Dispatches from the Creation Wars

Another School Censorship Case

Agape Press has an article about yet another clear case of school censorship. The ADF is handling the case (see the complaint here) and this time I agree with them completely. A student in Frederick County, Virginia was told by the school that he could not hand out anti-abortion leaflets to his classmates during non-class time or wear clothing with an anti-abortion message. They’re asking for a preliminary injunction and will almost certainly get it, as they should. This is the exact same thing that goes on with the Day of Silence every year to protest anti-gay bigotry; we certainly can’t argue for schools allowing that event to take place while censoring the same actions by other students on other issues.

Comments

  1. #1 dogmeatIB
    December 27, 2006

    Ed,

    One problem could be the content of the pamphlets. Some of them incorporate absolutely horrendous photos of aborted fetuses, as could the student’s shirt. I don’t know if this is the case or not, but it would provide a valid dress code and “non-disruption” of the educational environment argument.

  2. #2 dogmeatIB
    December 27, 2006

    I read through the complaint, I don’t see anything within the complaint that would fit within the dress code or disruption hypothesis I proposed. Looks like the principal and the school district are wrong.

  3. #3 Keanus
    December 27, 2006

    Based on what Ed’s written, the student seems entirely within his rights. However, if he pursues people, demanding they accept his literature, that could be construed as harassment or stalking, depending on the circumstances and local law.

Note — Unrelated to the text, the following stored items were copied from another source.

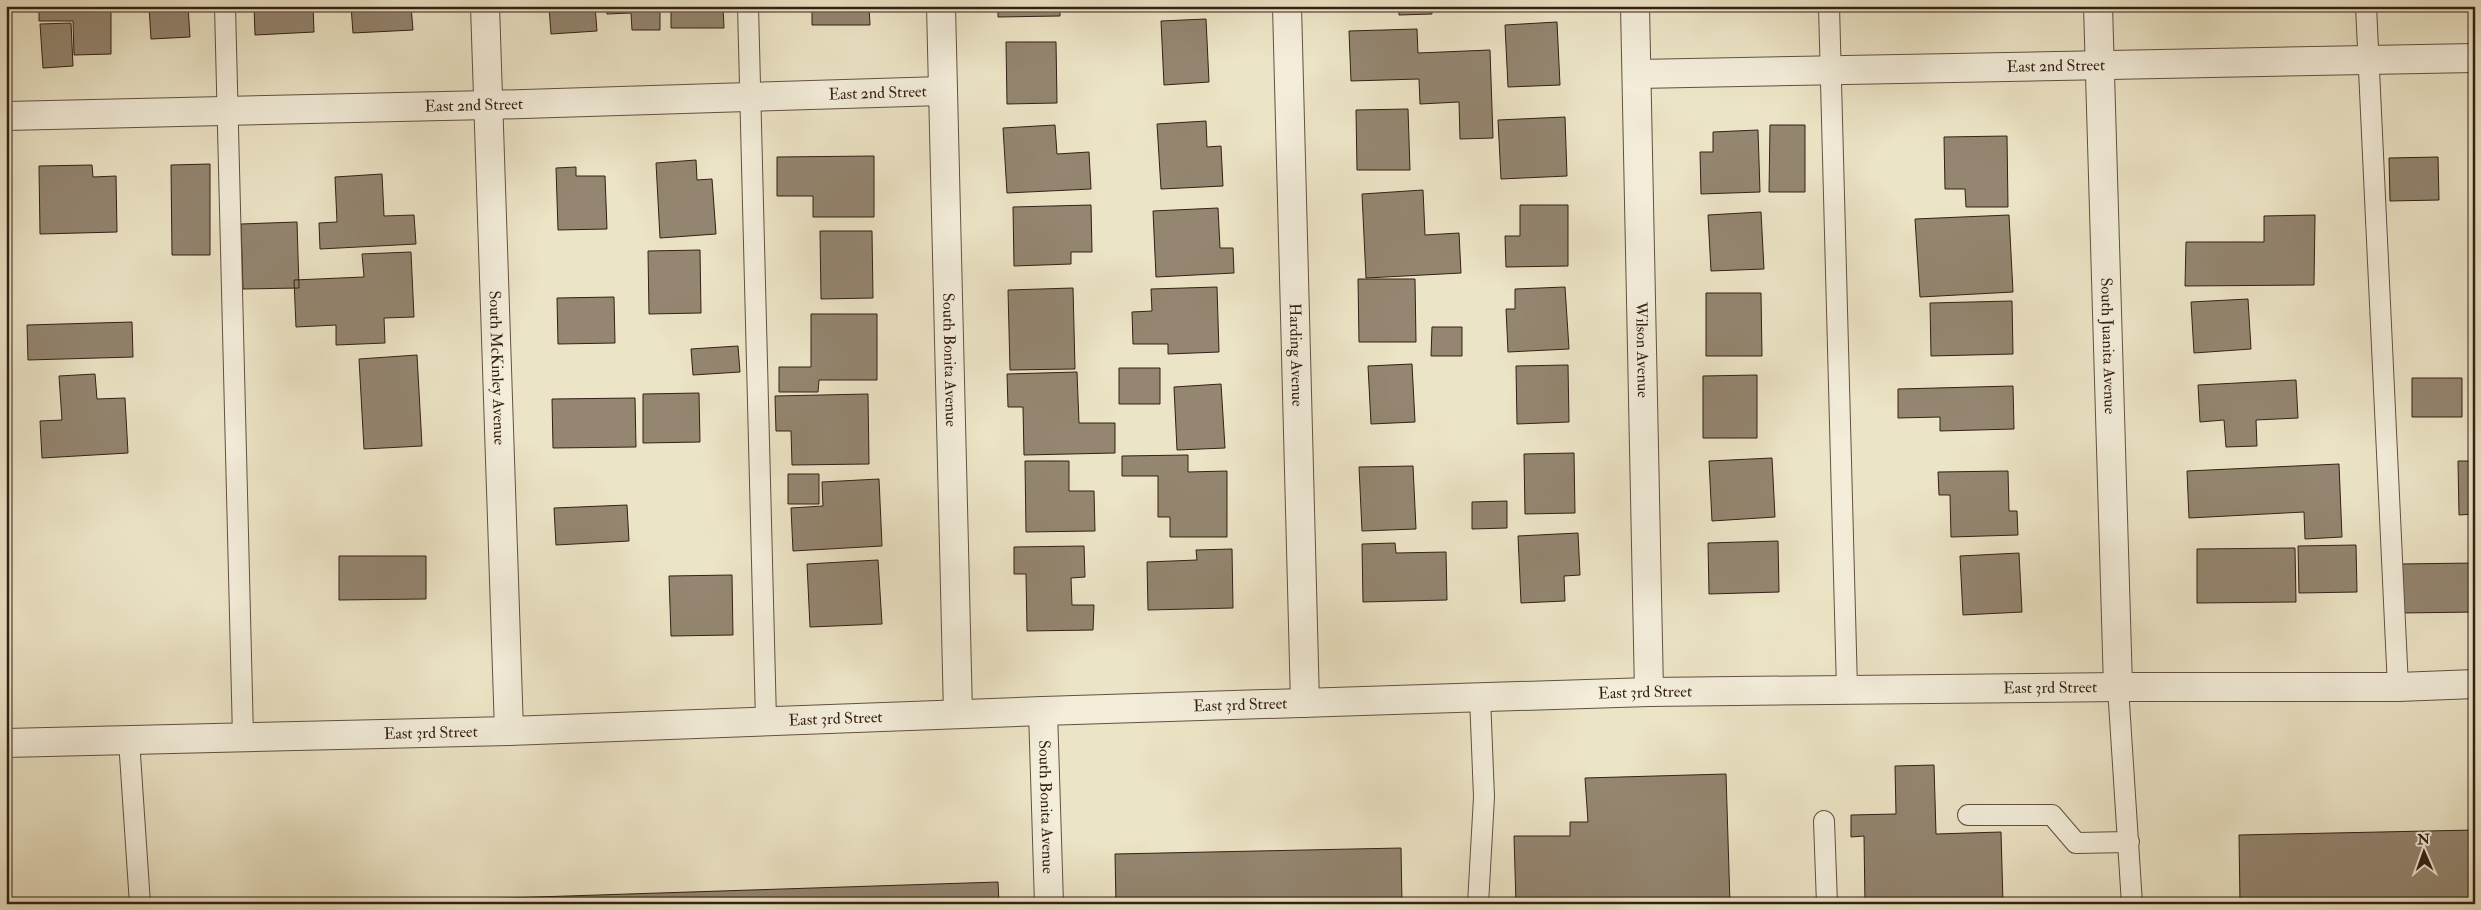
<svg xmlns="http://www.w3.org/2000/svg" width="2481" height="910" font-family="'IM FELL Double Pica',serif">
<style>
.building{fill:#948671;stroke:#342015}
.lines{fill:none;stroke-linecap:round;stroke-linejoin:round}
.service-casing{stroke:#625141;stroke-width:22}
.minor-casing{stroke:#625141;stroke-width:30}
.tertiary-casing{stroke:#625141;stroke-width:30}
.service{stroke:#f3edda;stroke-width:20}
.minor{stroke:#f3edda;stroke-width:28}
.tertiary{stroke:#f3edda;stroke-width:28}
.labels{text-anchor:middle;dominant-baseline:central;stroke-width:4;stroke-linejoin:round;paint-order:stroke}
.street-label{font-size:16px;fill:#342015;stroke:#f3edda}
</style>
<rect width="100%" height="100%" fill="#ece4c6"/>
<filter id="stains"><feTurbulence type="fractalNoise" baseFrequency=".004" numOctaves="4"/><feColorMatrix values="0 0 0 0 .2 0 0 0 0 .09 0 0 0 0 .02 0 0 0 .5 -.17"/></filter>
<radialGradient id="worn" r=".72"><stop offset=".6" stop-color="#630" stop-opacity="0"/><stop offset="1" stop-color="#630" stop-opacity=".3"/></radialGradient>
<path class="building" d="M39 6H111V54L74 55 73 21H39Z
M149 6H188L190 37 151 39Z
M254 6H313L314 32 255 35Z
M351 6H411L413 30 353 33Z
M549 6H595L597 31 551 34Z
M606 6H660V30H632L631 13 607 14Z
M671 6H723L724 28H671Z
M812 6H869L870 25H812Z
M998 6H1060V16L998 17Z
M1399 6H1432V14L1399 15Z
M1459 6H1509V9L1459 11Z
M2190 6H2256V7L2190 8Z
M1206 19 1209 82 1164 85 1161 21Z
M1557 22 1560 85 1508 87 1505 25Z
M71 23 73 66 43 68 40 24Z
M1417 29 1418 53 1490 50 1493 138 1460 139 1459 102 1420 104 1419 79 1351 81 1349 31Z
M1006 42H1056L1057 103 1007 104Z
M1408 109 1410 170H1357L1356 110Z
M1565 117 1567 176 1501 179 1498 120Z
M1206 121 1207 147 1221 146 1223 186 1161 189 1157 124Z
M1055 125 1057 154 1089 152 1091 189 1007 193 1003 128Z
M1770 125H1805V192H1769Z
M1758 130 1760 192 1701 194 1700 152H1713V132Z
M2007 136 2008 207H1966L1965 189H1945L1944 137Z
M874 156V217H813V196H777V157Z
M2438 157 2439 200 2390 201 2389 158Z
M696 160 697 180 712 179 716 234 660 238 656 163Z
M210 164V255H172L171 165Z
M92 165 93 177 116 176 117 232 40 234 39 166Z
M576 167V176H605L607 229 558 230 556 168Z
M382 174 384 216 414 215 416 244 320 249 319 223 337 222 335 177Z
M1423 190 1425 235 1459 233 1461 273 1366 278 1362 194Z
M1091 205 1092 252H1071V264L1014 266 1013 207Z
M1520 205H1568V266L1506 267 1505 236H1520Z
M1218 208 1220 248H1233L1234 273 1156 277 1153 211Z
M1761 212 1764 269 1711 271 1708 215Z
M2009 215 2013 292 1920 297 1915 219Z
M2315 215 2314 285 2185 286 2186 242H2264V216Z
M297 222 299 288 243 289 241 224Z
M820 231H872L873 298 821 299Z
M700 250 701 313 649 314 648 251Z
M411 252 414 317 384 318 385 343 336 345V325L296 327 294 280 364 277 362 254Z
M1358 279H1415L1416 342H1359Z
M1217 287 1219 352 1168 354V344H1133L1132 312 1152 311 1151 289Z
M1565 287 1569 349 1508 352 1506 309H1515V289Z
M1073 288 1075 369 1010 370 1008 290Z
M1706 293H1761L1762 356H1706Z
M614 297 615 343 558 344 557 298Z
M2248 299 2251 349 2194 353 2191 302Z
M2012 301 2013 354 1931 356 1930 303Z
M811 314H877V380H819L818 392H779V367H811Z
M132 322 133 357 28 360 27 325Z
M1432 327H1462V356H1431Z
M738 346 740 372 693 375 691 349Z
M417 355 422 446 364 449 359 359Z
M1412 364 1415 422 1371 424 1368 366Z
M1568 365 1569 422 1517 424 1516 366Z
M1119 368H1160V404H1119Z
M1077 372 1079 423H1115V453L1024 455 1023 407H1008L1007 374Z
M95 374 97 399 125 398 128 453 42 458 40 421 62 420 59 376Z
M1757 375V438H1703V376Z
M2412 378H2462V417H2412Z
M2296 380 2298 418 2256 420 2257 446 2226 447 2224 420 2200 422 2198 385Z
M1221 384 1225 448 1177 450 1174 387Z
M2013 386 2014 429 1940 431V417L1898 418V389Z
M699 393 700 442 643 443V394Z
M868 394 869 464 792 465 791 431H776L775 396Z
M635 398 636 447 553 448 552 399Z
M1574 453 1575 513 1525 514 1524 454Z
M1188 455V472L1227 471V537H1170V517H1158V476H1122V456Z
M1772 458 1775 517 1712 521 1709 461Z
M1025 461H1069V491H1094L1095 531 1026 532Z
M2458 461H2475V514L2459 515Z
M2339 464 2342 537 2305 539 2304 512 2189 518 2187 471Z
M1413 466 1416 529 1362 531 1359 467Z
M2008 471 2009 511H2017L2018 535 1951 537 1950 495H1939L1938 472Z
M788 474H819V504H788Z
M879 479 882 546 793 551 791 508 823 506 822 482Z
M1507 501V528L1472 529V502Z
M627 505 629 541 556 545 554 508Z
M1578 533 1580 575 1564 576 1565 601 1521 603 1518 536Z
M1778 541 1779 592 1709 594 1708 543Z
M1395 543 1396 553 1446 552 1447 600 1363 602 1362 544Z
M2356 545 2357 592 2299 593 2298 546Z
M1084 546 1085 577 1071 578 1072 605H1094L1093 630 1027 631 1026 574H1014V547Z
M2295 548 2296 602 2197 603V549Z
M1232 549 1233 608 1148 610 1147 562 1197 560 1196 550Z
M2019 553 2022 612 1963 615 1960 556Z
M339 556H426V599L339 600Z
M878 560 882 624 810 627 807 564Z
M2475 563V612L2401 613 2400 564Z
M732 575 733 635 671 636 669 576Z
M1934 765 1936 834 2001 832 2003 904H1865L1864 836 1851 837V815L1896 814 1895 766Z
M1726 774 1730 904H1516L1514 836H1570V822H1588L1585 778Z
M2475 830V904H2240L2239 835Z
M1401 848 1402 904H1116L1115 854Z
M998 882 999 904H321Z"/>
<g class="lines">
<g class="service-casing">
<path id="service" d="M225 6 243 737
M748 6 766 720
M1829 6 1847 689
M2366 6 2398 687
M2118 687 2132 904
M129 740 140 904
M1968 815H2052L2076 843 2129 842
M1824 821 1827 904
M1478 904 1484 797 1480 697"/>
</g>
<g class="minor-casing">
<g id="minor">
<path id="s1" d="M485 6 509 731"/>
<path id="s2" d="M941 6 958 714"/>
<path id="s3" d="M1287 6 1305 703"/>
<path id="s4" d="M1635 6 1649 692"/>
<path id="s5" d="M2098 6 2118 687"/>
<path id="s6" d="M1637 74 2475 58"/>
<path id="s7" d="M6 116 488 105 942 91"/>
<path id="s8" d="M1043 711 1049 904"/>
</g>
</g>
<g class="tertiary-casing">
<g id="tertiary">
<path id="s9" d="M6 743 509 731 1043 711 1649 692 2118 687H2398L2475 684"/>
</g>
</g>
<use href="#service" class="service"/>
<use href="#minor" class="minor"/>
<use href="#tertiary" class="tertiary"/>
</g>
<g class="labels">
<g class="street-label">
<text stroke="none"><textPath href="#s6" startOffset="419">East 2nd Street</textPath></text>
<text stroke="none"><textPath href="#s7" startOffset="872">East 2nd Street</textPath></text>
<text stroke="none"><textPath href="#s7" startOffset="468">East 2nd Street</textPath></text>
<text stroke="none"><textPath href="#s5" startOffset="340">South Juanita Avenue</textPath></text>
<text stroke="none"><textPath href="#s4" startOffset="344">Wilson Avenue</textPath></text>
<text stroke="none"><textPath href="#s3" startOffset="349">Harding Avenue</textPath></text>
<text stroke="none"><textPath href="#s2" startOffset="354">South Bonita Avenue</textPath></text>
<text stroke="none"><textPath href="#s1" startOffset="362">South McKinley Avenue</textPath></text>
<text stroke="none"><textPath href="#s9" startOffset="2045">East 3rd Street</textPath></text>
<text stroke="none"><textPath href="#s9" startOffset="1640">East 3rd Street</textPath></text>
<text stroke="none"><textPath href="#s9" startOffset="1235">East 3rd Street</textPath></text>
<text stroke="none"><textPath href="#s9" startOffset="830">East 3rd Street</textPath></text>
<text stroke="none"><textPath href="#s9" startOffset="425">East 3rd Street</textPath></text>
<text stroke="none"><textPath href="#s8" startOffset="96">South Bonita Avenue</textPath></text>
</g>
</g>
<rect width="2481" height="910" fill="none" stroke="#ece4c6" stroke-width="25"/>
<rect x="8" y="8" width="2466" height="895" fill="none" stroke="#342015" stroke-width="2.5"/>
<rect x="12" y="12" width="2456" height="885" fill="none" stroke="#342015"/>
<g transform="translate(2424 852) rotate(358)" stroke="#f3edda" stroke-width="4" paint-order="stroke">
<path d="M0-4L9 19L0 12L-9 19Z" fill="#342015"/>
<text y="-8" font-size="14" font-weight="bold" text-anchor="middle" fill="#342015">N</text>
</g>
<rect width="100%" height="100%" filter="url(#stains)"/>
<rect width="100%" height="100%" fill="url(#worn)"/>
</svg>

    I encounter that regularly at a Planned Parenthood clinic where I volunteer as an escort. The protesters are entitled to walk in the sidewalk, hold signs, address patients entering and leaving the clinic, and offer literature. But they are not entitled to push themselves on a patient if the patient refuses the literature or ignores the protesters’ pleadings. We have a number of cases each year where protesters pursue a client from the clinic and try to steer them to a nearby Catholic church for “counseling”, sometimes getting quite physical. No one has yet been arrested, but the police have lectured the protesters more than once about when protesting morphs into harassment and stalking. They may protest all the want on the sidewalk but they have no right to pursue another person down the street. The protesters, of course, deny harassment, but we’ve taken to keeping a video camera handy to make them stop, and it works.

  4. #4 Ed Brayton
    December 27, 2006

    There is nothing in this case to indicate that the problem was one of harassment. The school official’s letter says nothing about it, nor does the school policy stated in it.

  5. #5 Jeff Knapp
    December 27, 2006

    Well, I hope there is another student who will wear a pro-choice t-shirt and hand out pamphlets advocating a woman’s right to determine her own reproductivity. Seems fair. Censorship is just wrong no matter how much you dislike the message.

  6. #6 Ahcuah
    December 27, 2006

    In other legal news, here is a new court ruling that you might like to comment on here.

    However one feels on the gay marriage issue, it looks to me like a proper non-”activist” decision that puts the blame squarely where it lies.

  7. #7 kehrsam
    December 27, 2006

    Ahcuah: Thanks for the link. Brief summary:

    Plaintiffs filed suit against the MA legislature seeking 1) A Mandamus Order against the lege, ordering them to vote on the anti-gay-marriage Constitutional Amendment; or 2) Ordering the Amendment be put to a general election if the lege refused to act.

    Holdings: 1) No Mandamus is ever available against the legislature; and 2) No other relief is available. If the lege fails to do their job, the only remedy is to vote the scoundrels out of office.

    All around fascinating, both in terms of the politics as well as theoretical ideas about government and democracy.

  8. #8 Ed Brayton
    December 27, 2006

    Ahcuah wrote:

    However one feels on the gay marriage issue, it looks to me like a proper non-”activist” decision that puts the blame squarely where it lies.

    Actually, I think it was wrongly decided and I plan to post on it tomorrow morning.

  9. #9 Ahcuah
    December 27, 2006

    kehrsam wrote:

    2) No other relief is available. If the lege fails to do their job, the only remedy is to vote the scoundrels out of office.

    There is actually a 3), which the court chose: admonish the lege to uphold their oaths of office. This is a pet peeve of mine, that so many legislators, despite claims of religiousity, regularly violate what they consider to be sacred oaths.

    Ed wrote:

    Actually, I think it was wrongly decided and I plan to post on it tomorrow morning.

    Looking forward to it. I’ll withhold further comments until then.